The camps continued to be used, but they became a solution to a problem that rushed a new age in Europe: World War I. As the nations of Germany, Austria-Hungary, England, France, the Soviet Union, and the Ottoman Empire ordered the conscription of any military-age male, the future for German immigrants in England became skewed. To prevent the immigrants from being deported and returning to Germany to fight, Britain found a more sinister solution: incarceration (Smithsonian). On August 5, 1914, a day after declaring war on Germany, Parliament passed the Aliens Restriction Act: alien residents of military age(17-42) from enemy nations were rounded up and forced into camps. British Prime Minister Herbert Henry Asquith stated that the physical removal of these aliens would protect them from harm from the British public, while ensuring national security (Oxford University Press).
In 1915 The British expanded internment to its foreign territories. The Germans began the mass arrest of aliens from allied countries. Other countries followed suit and the use of camps became essential to modern warfare (Smithsonian).
Across the pond, in the United States, more than two thousand prisoners—Germans and Austrians alike—were contained in camps. During the Great War, letters and packages were received by prisoners.

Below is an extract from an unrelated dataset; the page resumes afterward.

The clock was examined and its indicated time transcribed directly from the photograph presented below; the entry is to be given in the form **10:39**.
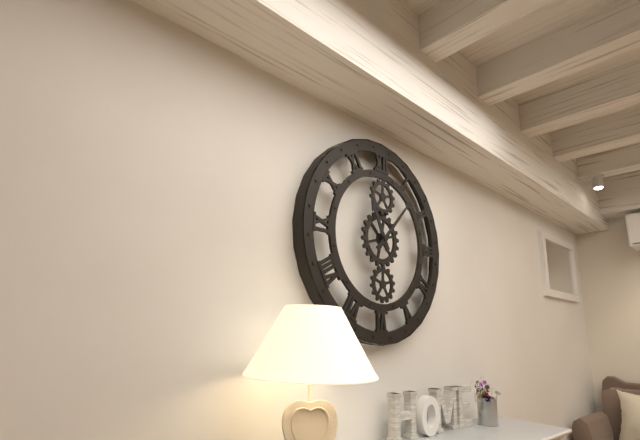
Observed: **11:07**
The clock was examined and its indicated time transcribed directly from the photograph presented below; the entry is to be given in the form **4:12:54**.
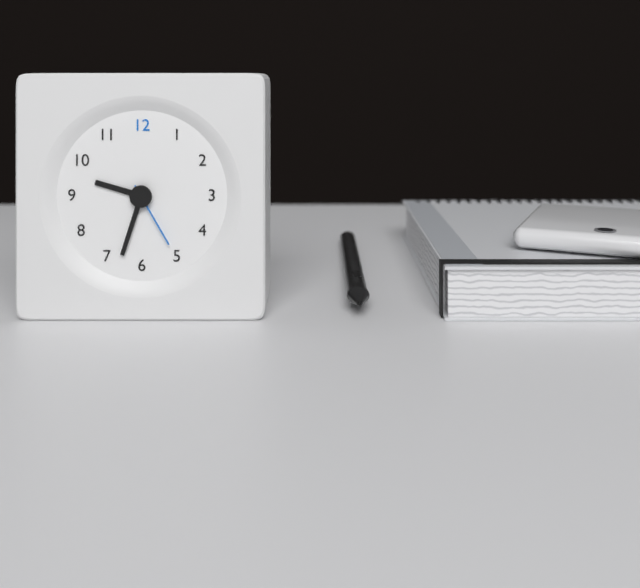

A bureaucracy of detention grew where Red Cross inspectors would visit and make humanitarian reports—an aspect of camps that would become well-known during World War II (Smithsonian).
By November 11, 1918 over 800,000 civilians were held in concentration camps. Though the concentration camps present during WWI were more civilized than its predecessors, not all camps during the war passed inspection (Smithsonian). In 1915, the Ottoman Empire used a system of concentration camps, lacking sufficient food supplies and shelter, to deport Armenians into the Syrian desert in an organized genocide. Over 1.5 million Armenians of the 2 million initial population were killed; the Armenian people would travel to Syria through brutal death marches. By 1922, only 400,000 Armenians remained (NY Times).
Polish-Jewish lawyer Raphael Lemkin researched the tragedy and in his book would be the first to describe it as a “genocide.” In 1943, he would coin the term (NY Times).
Following the end of World War I, from the 1920s to the mid 1950s Stalin’s Soviet Union would establish the Soviet Gulag: a system of labor, detention, prison, and transit camps that held over 5 million political prisoners(from WWIII, during the war) and criminals, ethnic groups, members removed from the “newly-purged” Communist Party, and innocent civilians (Britannica). The camps would end up killing over two million people (The Times).
Similar to the British during World War I, the United States established “internment” camps during World War II. In 1942 President Franklin Delano Roosevelt enacted Executive Order 9066 which ordered the immediate removal of thousands of Japanese Americans in the Pacific Coast (HISTORY). From 1942 to 1945 10 “relocation centers” were opened, holding a total of 120,000 prisoners (Britannica).
Why Does This Matter?
The essential question at the end of a lengthy article: so what? Other than being relevant to current events,—the repression of over 1.2 million Uyghurs in China in concentration camps (whoops, I meant “re-education” camps), is one example—the history shows the cruel extent of human nature (BBC).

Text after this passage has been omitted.